The issue of construction will not be separated from the daily routine of students, and it is becoming a nuisance to everyone who inevitably encounters it.
The initial push to replace the water and gas lines on campus that began mid-April 2014 have now impacted the daily routine of scholars so much that it is a detriment to the learning environment.
While one portion or another of the campus has been closed off for much of the semester making it difficult and crowded while walking to classes, the construction is now impeding on the daily lives of students when the hasty manner of construction makes mistakes. It is understandable that the replacing of decades old pipes at Bakersfield College, are foremost agendas to those making the “big” decisions. However, there are some issues that present themselves when examining this push for updated infrastructure.
BC is a very old campus. Since the move from downtown Bakersfield, which completed in 1956, BC has been located on Panorama Dr. and University Way. It was completed with the latest 1950’s technology. And little has changed since then to be quite frank. Asbestos was still being removed from the Humanities building up to two years ago. The refurbishing and abatement projects at BC have been happening for quite some time. Everyone who makes decisions about the campus knows this place is old; the pipes are not a new issue. Or rather, they should not be.

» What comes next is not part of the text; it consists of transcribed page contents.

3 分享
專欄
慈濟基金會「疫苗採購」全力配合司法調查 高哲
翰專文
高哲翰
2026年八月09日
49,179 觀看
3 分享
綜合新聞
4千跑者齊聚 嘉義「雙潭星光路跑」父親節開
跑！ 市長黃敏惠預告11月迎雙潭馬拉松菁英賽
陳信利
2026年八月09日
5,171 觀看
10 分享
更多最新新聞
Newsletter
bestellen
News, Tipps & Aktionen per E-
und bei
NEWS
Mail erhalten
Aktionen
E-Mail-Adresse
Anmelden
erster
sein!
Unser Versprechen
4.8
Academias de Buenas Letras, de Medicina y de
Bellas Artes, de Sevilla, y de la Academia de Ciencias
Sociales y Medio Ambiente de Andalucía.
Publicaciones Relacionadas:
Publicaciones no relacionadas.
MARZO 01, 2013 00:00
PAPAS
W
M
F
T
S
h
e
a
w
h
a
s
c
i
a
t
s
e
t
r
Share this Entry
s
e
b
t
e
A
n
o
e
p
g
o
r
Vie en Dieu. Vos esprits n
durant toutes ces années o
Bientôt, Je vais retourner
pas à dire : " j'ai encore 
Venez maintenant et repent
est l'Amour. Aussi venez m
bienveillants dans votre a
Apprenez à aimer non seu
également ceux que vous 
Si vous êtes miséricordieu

This sudden push to update the campus must be examined from a different standpoint.
The subject of the old pipes was known for sometime and is just know being taken care of because BC apparently has more important things to do.
Negatively impacting the lives of students, who already have so much to overcome, in a hurried effort to get up to code is unacceptable. What makes it more egregious is that those efforts, which should have been foremost, are put on the back burner.
Celebrating 100 years as a community college is a grand affair and infrastructure can wait.
Winning, and ungraciously losing, a state football title is more important than clean, running water.
Red, White, and Wine, the yearly administration mixer, is paramount to heated classes.
Building a brand new multi-million dollar theater is more important than assuring that 60-year-old pipes do not randomly burst while a student is indisposed in the restroom.
The point is that issue should have been taken care of much sooner; arguably the administration would much rather focus their efforts growing BC’s prestige and culture, which is fine if the entire school isn’t being closed down from a broken water main in a rush to keep your government funding intact.
Most of the students on campus love the heritage of their college, and that is a good thing for a school to encourage and facilitate. Yet, in that quest for glory they have lost sight of what creates and fosters all those kudos and smiling student faces.
A functioning, uninterrupted process of learning and academic growth is what is most important to this campus.
It is high time those in administration realized this and put their grandiose aside, and cater to the side of students’ needs first. Without a continued positive student experience, the campus will continue to be broken and no amount of swift construction will be able to rebuild it.